+++ Fragment strony +++

GN 40/2023 Otwarte Archiwum

Bóg daje mi jeszcze więcej miłości

O obecności i prowadzeniu przez Boga, doświadczeniu niezwykłego uczucia, a także nieustannym wzrastaniu w wierze i ojcostwie opowiada Jan Górski, mąż Magdy, tata 20-miesięcznej Hani oraz Marysi, która niedługo przyjdzie na świat.

Magdalena Gorożankin: Wielu kojarzy Cię ze szlaku Łowickiej Pieszej Pielgrzymki Młodzieżowej na Jasną Górę. Zawsze pogodny, uśmiechnięty, a w tym wszystkim prawdziwy, szczery. Skąd w Tobie ta radość służby drugiemu człowiekowi?

Jan Górski: Prawie 20 razy pielgrzymowałem z ŁPPM. Zarówno w grupie, jak i w służbach, w różnych postaciach – choćby jako przewodnik trasy czy woziwodza. Lubię służyć ludziom, pomagać, na ile jestem w stanie. A też – nie ukrywam – pielgrzymi szlak jest czasem, miejscem, gdzie otrzymałem wiele łask. Największą z nich jest moja żona, którą poznałem właśnie na ŁPPM. Można powiedzieć, że ta radość, spokój i szczęście wypływają z wiary, z ufności Panu Bogu.

Ta ufność była w Tobie od zawsze? W czym ona się doskonali, przejawia?

Już od najmłodszych lat rodzice co niedziela prowadzali mnie do kościoła i wtedy zakorzenili we mnie to, że niedzielna Eucharystia jest czymś niezmiernie ważnym, i praktykuję to do tej pory. Nie wyobrażam sobie dnia Pańskiego bez uczestnictwa w Mszy św. Później, kiedy już zacząłem dorastać, zacząłem sam odkrywać i poznawać Boga, i w pewnym momencie przekonałem się, że wybrał dla mnie drogę, którą muszę iść, aby dojść do nieba. Staram się tą drogą kroczyć, mimo że czasami zbłądzę, czasami upadnę. Ale wtedy w konfesjonale Bóg mówi mi: „Wybaczam! Wybaczam i złego ci nie pamiętam”. Wierzę, ufam, że to dzięki temu po upadku potrafię wstać i iść dalej. Ten ogrom miłosierdzia, jaki wtedy na mnie spływa, jest czymś dla mnie niewyobrażalnym.

+++

*Lista zadań*:
[A] Odpowiedz na pytania na podstawie wywiadu z Janem Górskim:
(i) Ile miesięcy ma jego córka Hania?
(ii) Kogo poznał na Łowickiej Pieszej Pielgrzymce Młodzieżowej?
(iii) Jakie słowa według niego mówi mu Bóg w konfesjonale?
[B] Przepisz bez zmian fragment wywiadu od słów „O obecności i” do słów „służby drugiemu człowiekowi?”.
Listing nie ma żadnego związku z wywiadem.

+++ Fragment zbioru danych +++

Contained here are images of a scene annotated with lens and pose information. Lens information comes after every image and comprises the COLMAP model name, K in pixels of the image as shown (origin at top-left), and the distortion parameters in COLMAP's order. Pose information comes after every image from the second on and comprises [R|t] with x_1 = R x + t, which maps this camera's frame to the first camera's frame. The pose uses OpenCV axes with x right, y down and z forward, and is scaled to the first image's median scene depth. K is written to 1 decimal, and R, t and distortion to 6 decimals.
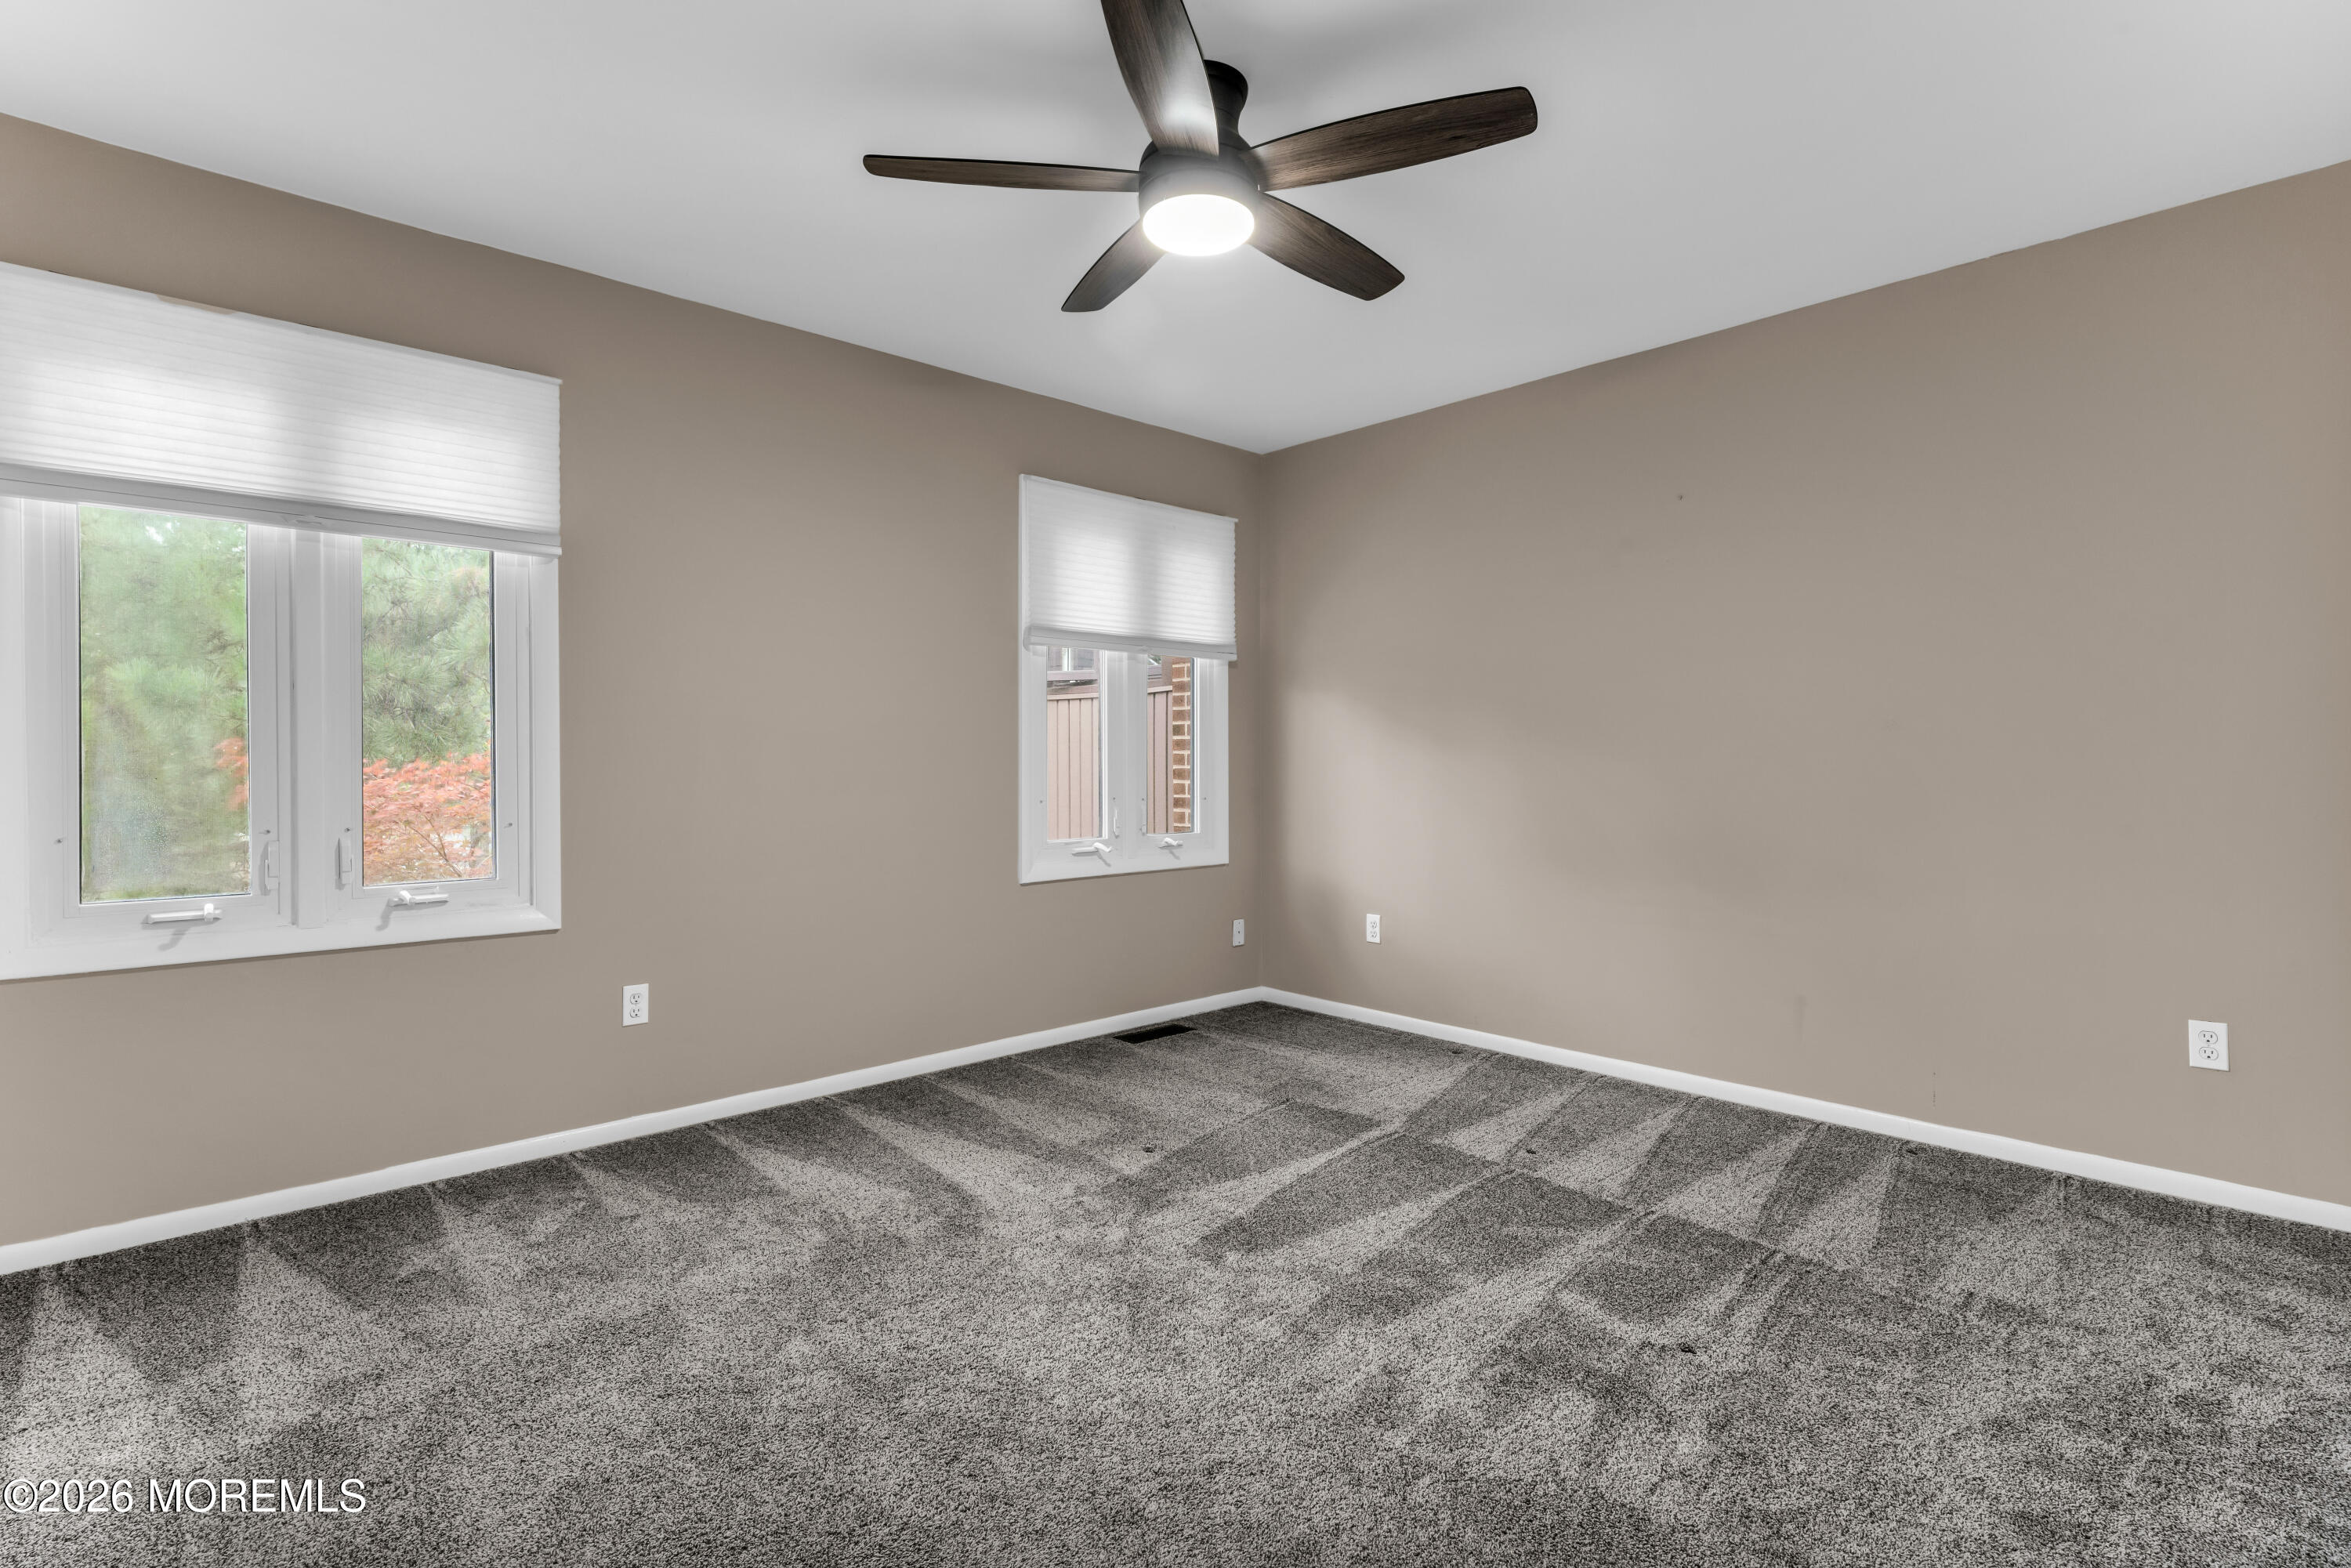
lens RADIAL K [[1156.3, 0, 1176.3], [0, 1156.3, 782.8], [0, 0, 1]] dist [0.002230, -0.001615]
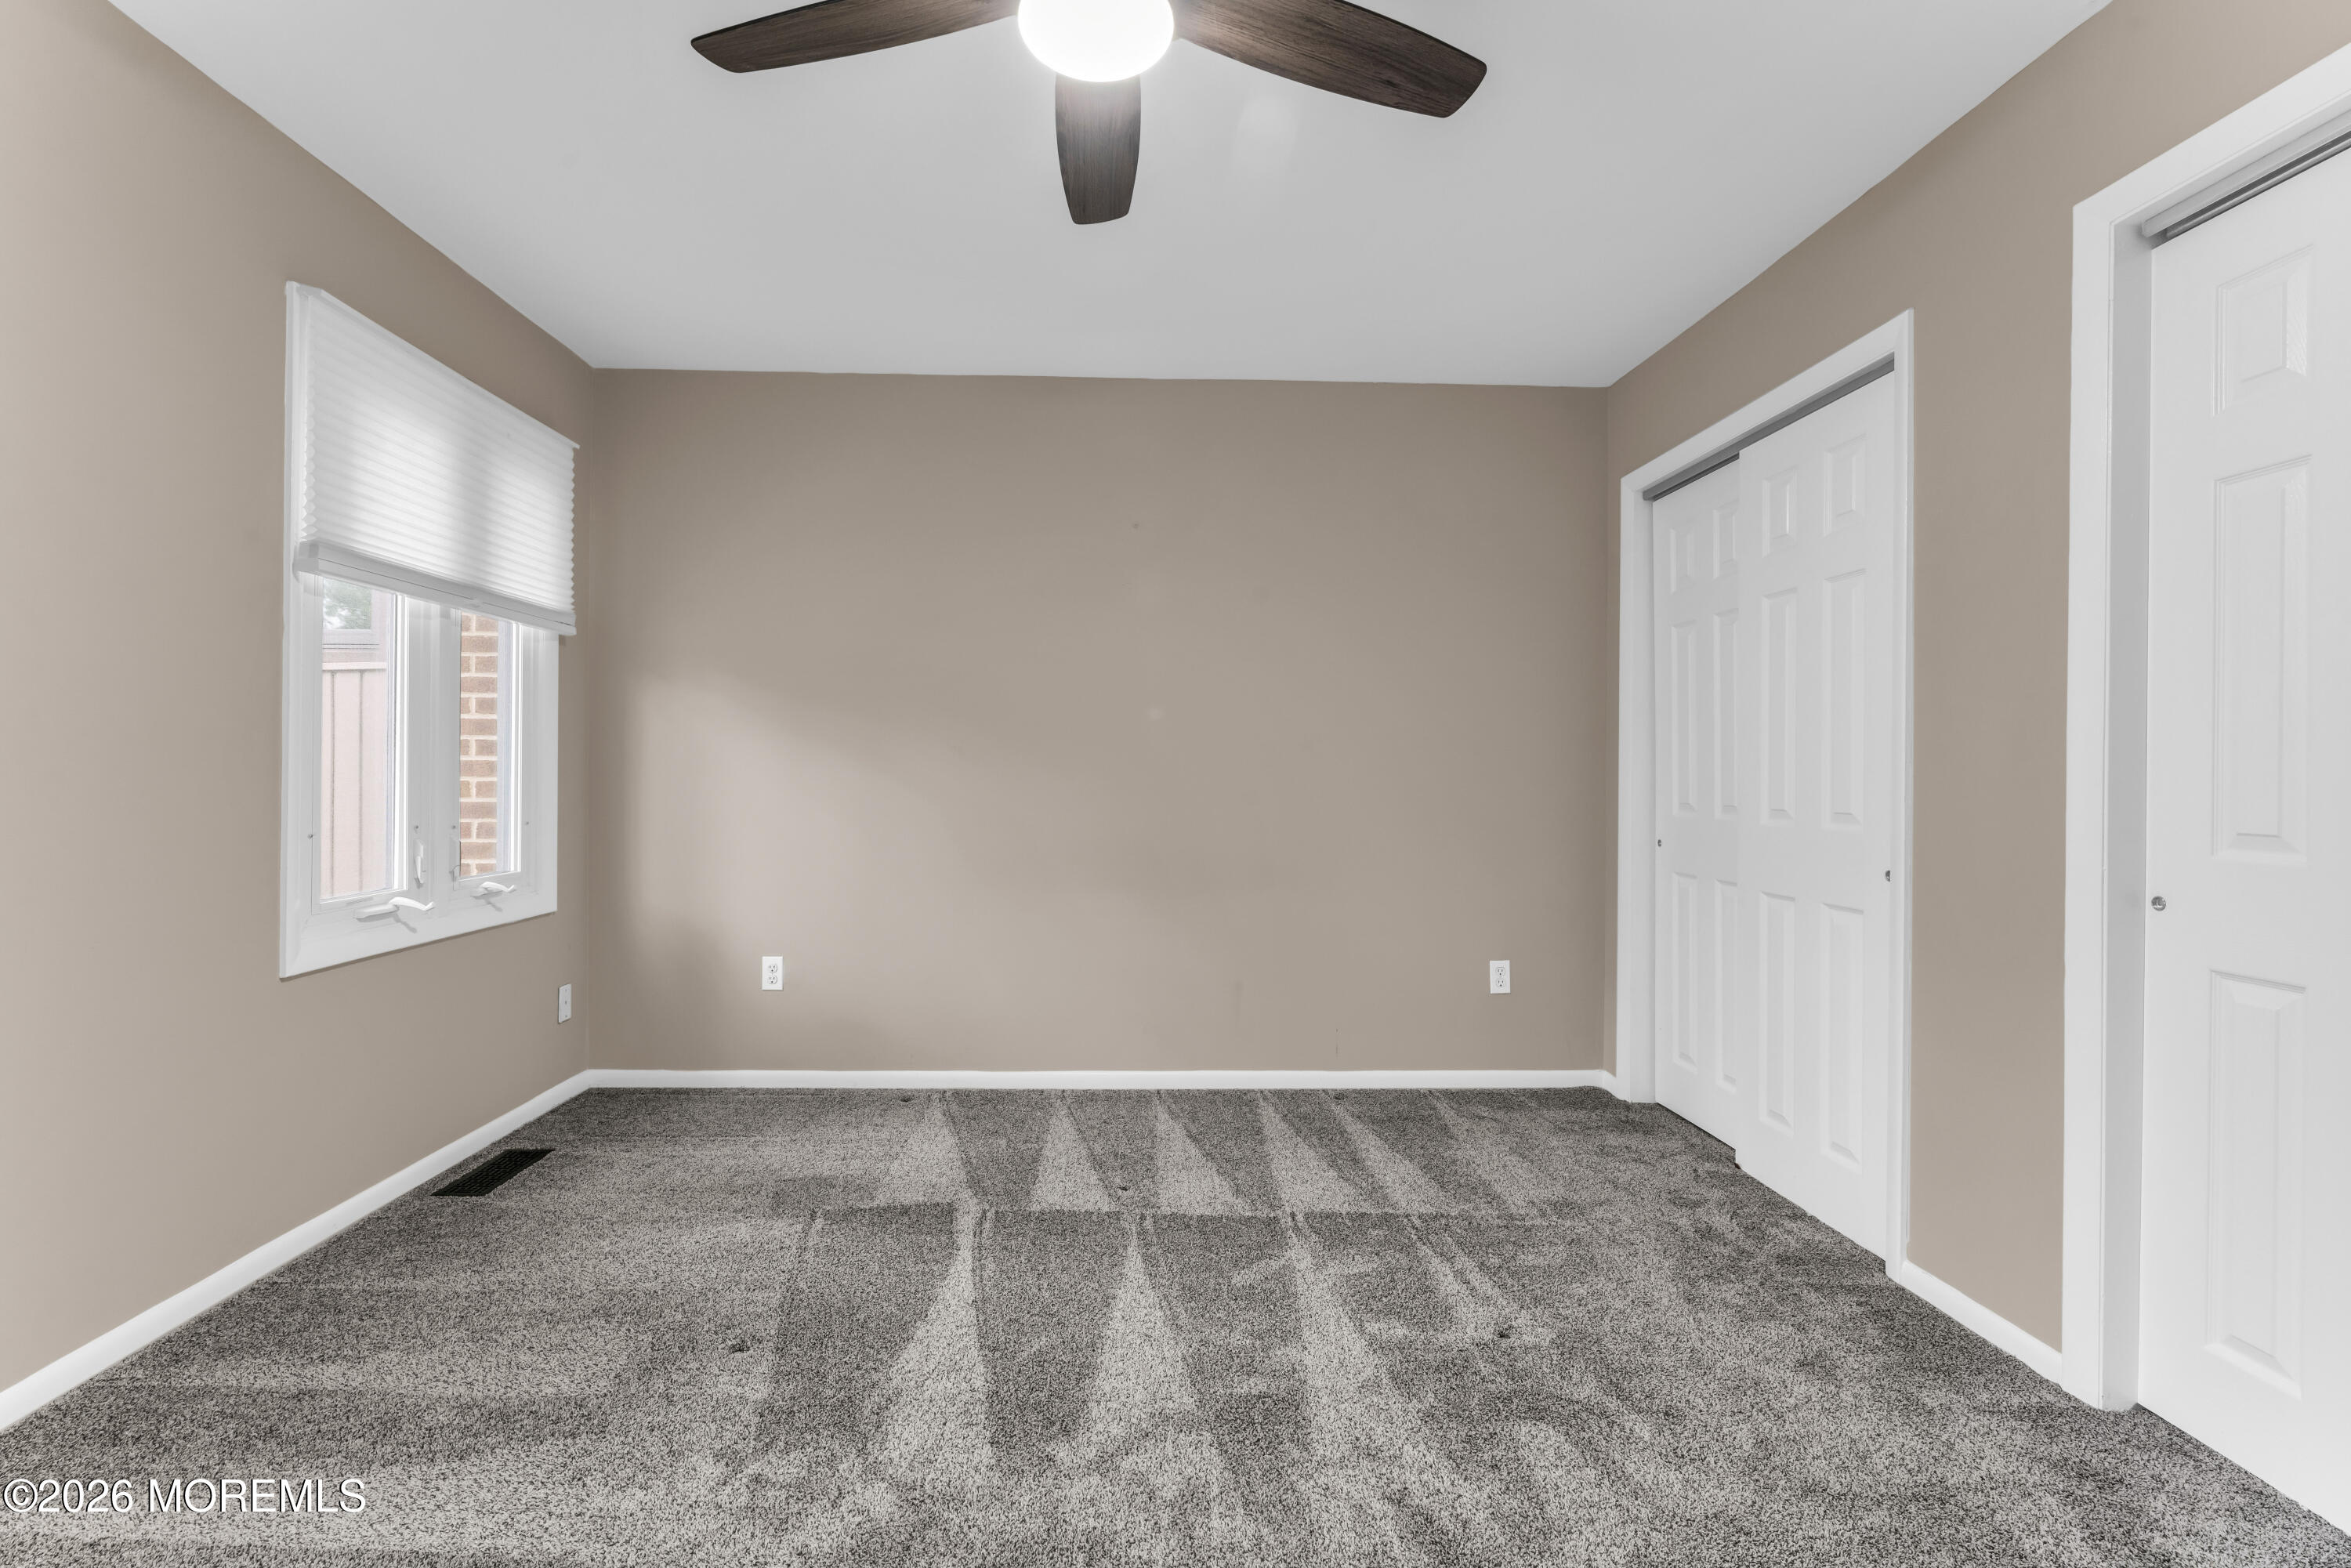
lens RADIAL K [[1075.5, 0, 1176.6], [0, 1075.5, 776.6], [0, 0, 1]] dist [-0.000330, 0.000061]
pose [[0.647989, 0.004815, 0.761634, -0.368177], [0.007644, 0.999889, -0.012824, -0.005593], [-0.761611, 0.014132, 0.647880, 0.434035]]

+++

*Rozwiązania zadań*:
[A]
(i) Hania ma 20 miesięcy.
(ii) Poznał tam swoją żonę.
(iii) „Wybaczam! Wybaczam i złego ci nie pamiętam”.

[B]
O obecności i prowadzeniu przez Boga, doświadczeniu niezwykłego uczucia, a także nieustannym wzrastaniu w wierze i ojcostwie opowiada Jan Górski, mąż Magdy, tata 20-miesięcznej Hani oraz Marysi, która niedługo przyjdzie na świat.

Magdalena Gorożankin: Wielu kojarzy Cię ze szlaku Łowickiej Pieszej Pielgrzymki Młodzieżowej na Jasną Górę. Zawsze pogodny, uśmiechnięty, a w tym wszystkim prawdziwy, szczery. Skąd w Tobie ta radość służby drugiemu człowiekowi?